[WORK ORDER] Skip the images; return every entry exactly.
PROVIDED DATA Start Marker
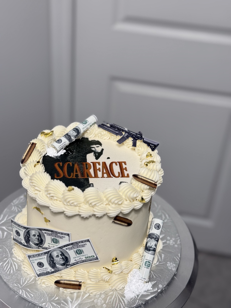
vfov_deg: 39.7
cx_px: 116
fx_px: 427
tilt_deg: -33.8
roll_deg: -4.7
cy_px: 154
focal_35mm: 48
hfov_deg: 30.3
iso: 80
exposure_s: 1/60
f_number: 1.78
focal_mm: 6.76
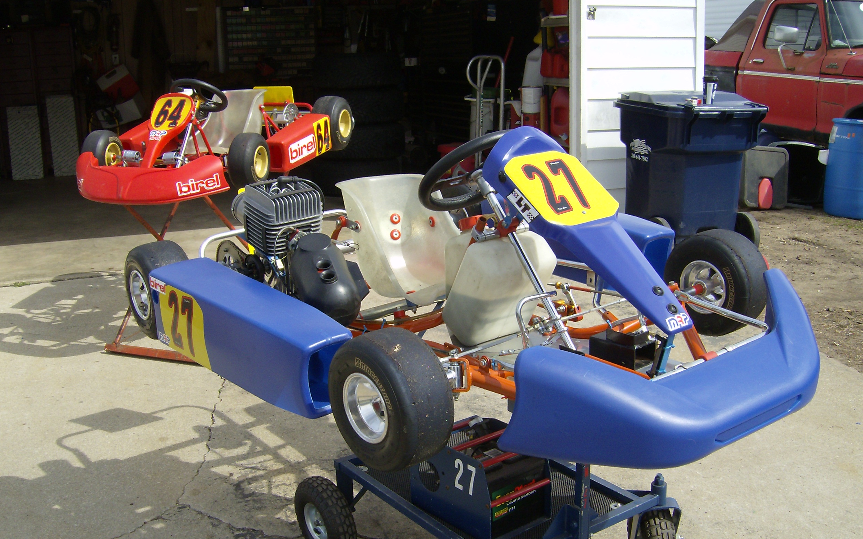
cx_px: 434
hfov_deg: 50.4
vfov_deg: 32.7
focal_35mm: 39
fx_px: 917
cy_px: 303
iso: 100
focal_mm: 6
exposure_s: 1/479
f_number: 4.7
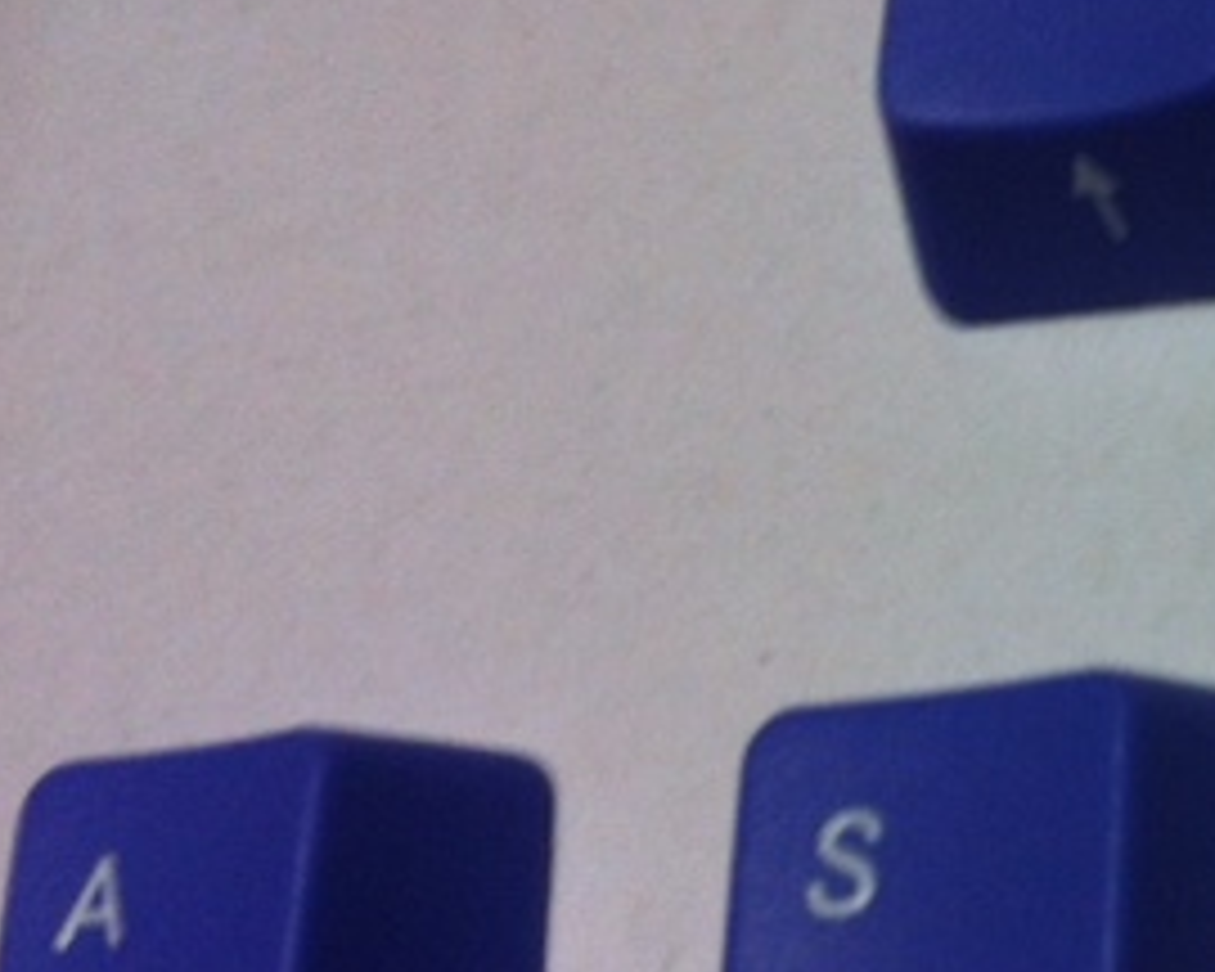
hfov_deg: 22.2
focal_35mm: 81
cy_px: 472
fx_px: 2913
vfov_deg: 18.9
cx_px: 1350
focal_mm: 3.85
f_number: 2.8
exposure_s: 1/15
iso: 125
PROVIDED DATA End Marker
[SOLUTION TO THIS TASK]
vfov_deg: 39.7
cx_px: 116
fx_px: 427
tilt_deg: -33.8
roll_deg: -4.7
cy_px: 154
focal_35mm: 48
hfov_deg: 30.3
iso: 80
exposure_s: 1/60
f_number: 1.78
focal_mm: 6.76
cx_px: 434
hfov_deg: 50.4
vfov_deg: 32.7
focal_35mm: 39
fx_px: 917
cy_px: 303
iso: 100
focal_mm: 6
exposure_s: 1/479
f_number: 4.7
hfov_deg: 22.2
focal_35mm: 81
cy_px: 472
fx_px: 2913
vfov_deg: 18.9
cx_px: 1350
focal_mm: 3.85
f_number: 2.8
exposure_s: 1/15
iso: 125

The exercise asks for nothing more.